Put every text line from the items below into a Markdown table with the columns "Row" and "Change", giving each line a running number and skipping blank lines. Leave the pictures out of the table.

────────

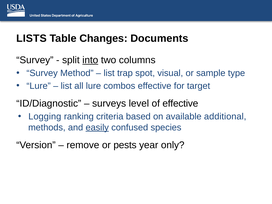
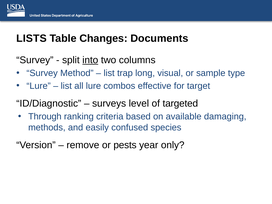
spot: spot -> long
of effective: effective -> targeted
Logging: Logging -> Through
additional: additional -> damaging
easily underline: present -> none
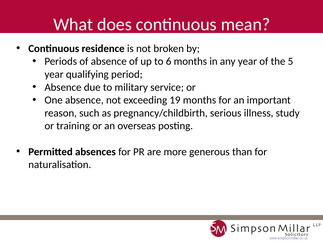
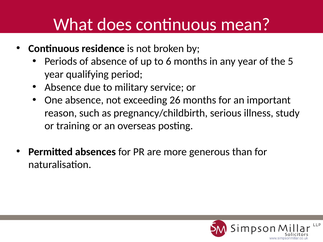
19: 19 -> 26
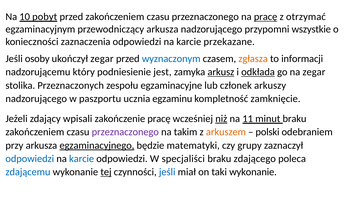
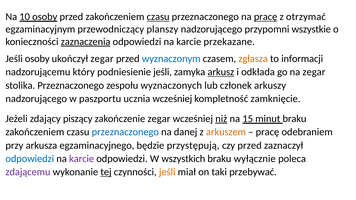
10 pobyt: pobyt -> osoby
czasu at (158, 17) underline: none -> present
przewodniczący arkusza: arkusza -> planszy
zaznaczenia underline: none -> present
podniesienie jest: jest -> jeśli
odkłada underline: present -> none
stolika Przeznaczonych: Przeznaczonych -> Przeznaczonego
egzaminacyjne: egzaminacyjne -> wyznaczonych
ucznia egzaminu: egzaminu -> wcześniej
wpisali: wpisali -> piszący
zakończenie pracę: pracę -> zegar
11: 11 -> 15
przeznaczonego at (125, 132) colour: purple -> blue
takim: takim -> danej
polski at (268, 132): polski -> pracę
egzaminacyjnego underline: present -> none
matematyki: matematyki -> przystępują
czy grupy: grupy -> przed
karcie at (82, 159) colour: blue -> purple
specjaliści: specjaliści -> wszystkich
zdającego: zdającego -> wyłącznie
zdającemu colour: blue -> purple
jeśli at (167, 172) colour: blue -> orange
taki wykonanie: wykonanie -> przebywać
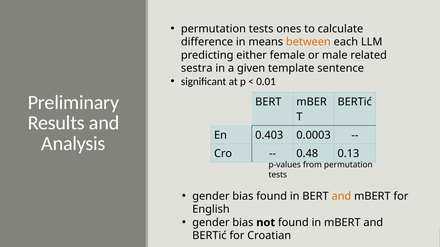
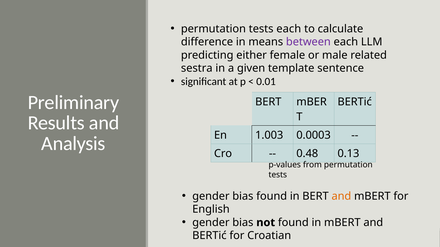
tests ones: ones -> each
between colour: orange -> purple
0.403: 0.403 -> 1.003
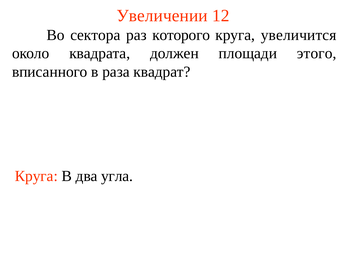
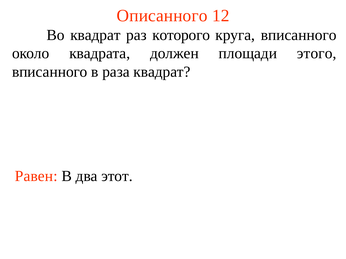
Увеличении: Увеличении -> Описанного
Во сектора: сектора -> квадрат
круга увеличится: увеличится -> вписанного
Круга at (36, 176): Круга -> Равен
угла: угла -> этот
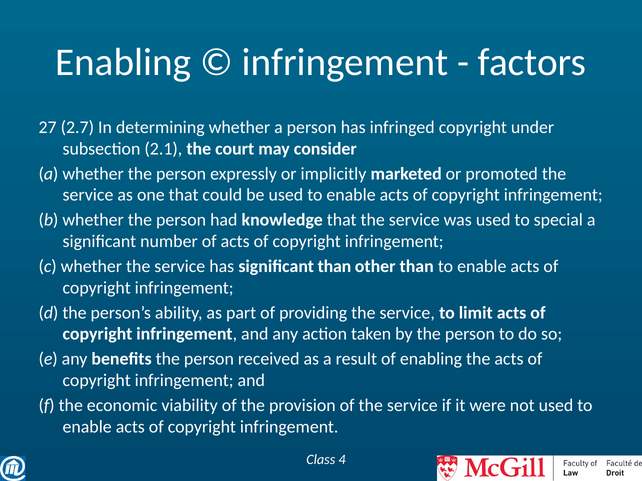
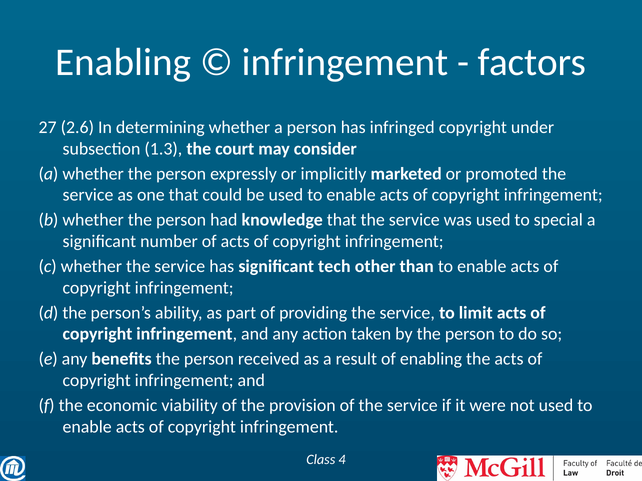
2.7: 2.7 -> 2.6
2.1: 2.1 -> 1.3
significant than: than -> tech
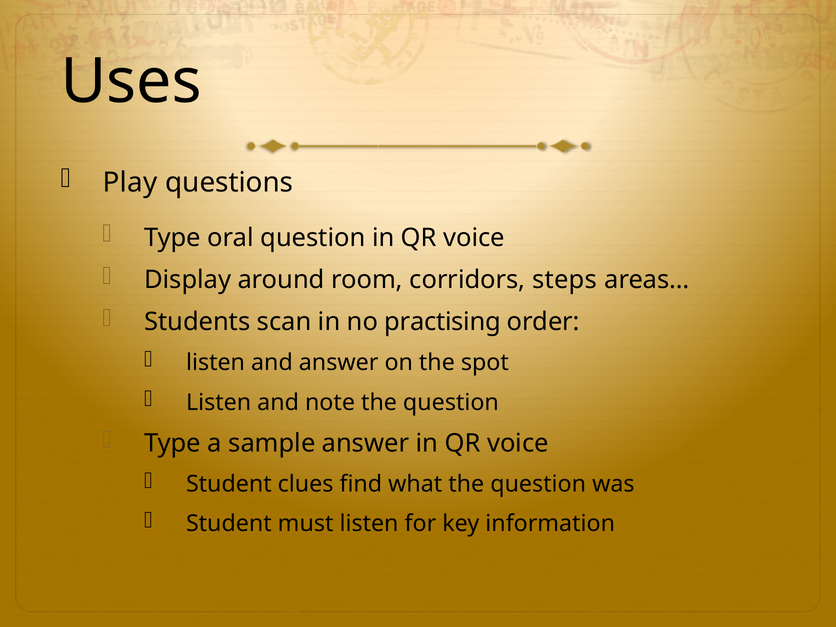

────────

• Task solution:
| Row | Change |
|---|---|
| 1 | spot: spot -> long |
| 2 | of effective: effective -> targeted |
| 3 | Logging: Logging -> Through |
| 4 | additional: additional -> damaging |
| 5 | easily underline: present -> none |
| 6 | 19: 19 -> 26 |
| 7 | 10 pobyt: pobyt -> osoby |
| 8 | czasu at (158, 17) underline: none -> present |
| 9 | przewodniczący arkusza: arkusza -> planszy |
| 10 | zaznaczenia underline: none -> present |
| 11 | podniesienie jest: jest -> jeśli |
| 12 | odkłada underline: present -> none |
| 13 | stolika Przeznaczonych: Przeznaczonych -> Przeznaczonego |
| 14 | egzaminacyjne: egzaminacyjne -> wyznaczonych |
| 15 | ucznia egzaminu: egzaminu -> wcześniej |
| 16 | wpisali: wpisali -> piszący |
| 17 | zakończenie pracę: pracę -> zegar |
| 18 | 11: 11 -> 15 |
| 19 | przeznaczonego at (125, 132) colour: purple -> blue |
| 20 | takim: takim -> danej |
| 21 | polski at (268, 132): polski -> pracę |
| 22 | egzaminacyjnego underline: present -> none |
| 23 | matematyki: matematyki -> przystępują |
| 24 | czy grupy: grupy -> przed |
| 25 | karcie at (82, 159) colour: blue -> purple |
| 26 | specjaliści: specjaliści -> wszystkich |
| 27 | zdającego: zdającego -> wyłącznie |
| 28 | zdającemu colour: blue -> purple |
| 29 | jeśli at (167, 172) colour: blue -> orange |
| 30 | taki wykonanie: wykonanie -> przebywać |
| 31 | tests ones: ones -> each |
| 32 | between colour: orange -> purple |
| 33 | 0.403: 0.403 -> 1.003 |
| 34 | Увеличении: Увеличении -> Описанного |
| 35 | Во сектора: сектора -> квадрат |
| 36 | круга увеличится: увеличится -> вписанного |
| 37 | Круга at (36, 176): Круга -> Равен |
| 38 | угла: угла -> этот |
| 39 | 2.7: 2.7 -> 2.6 |
| 40 | 2.1: 2.1 -> 1.3 |
| 41 | significant than: than -> tech |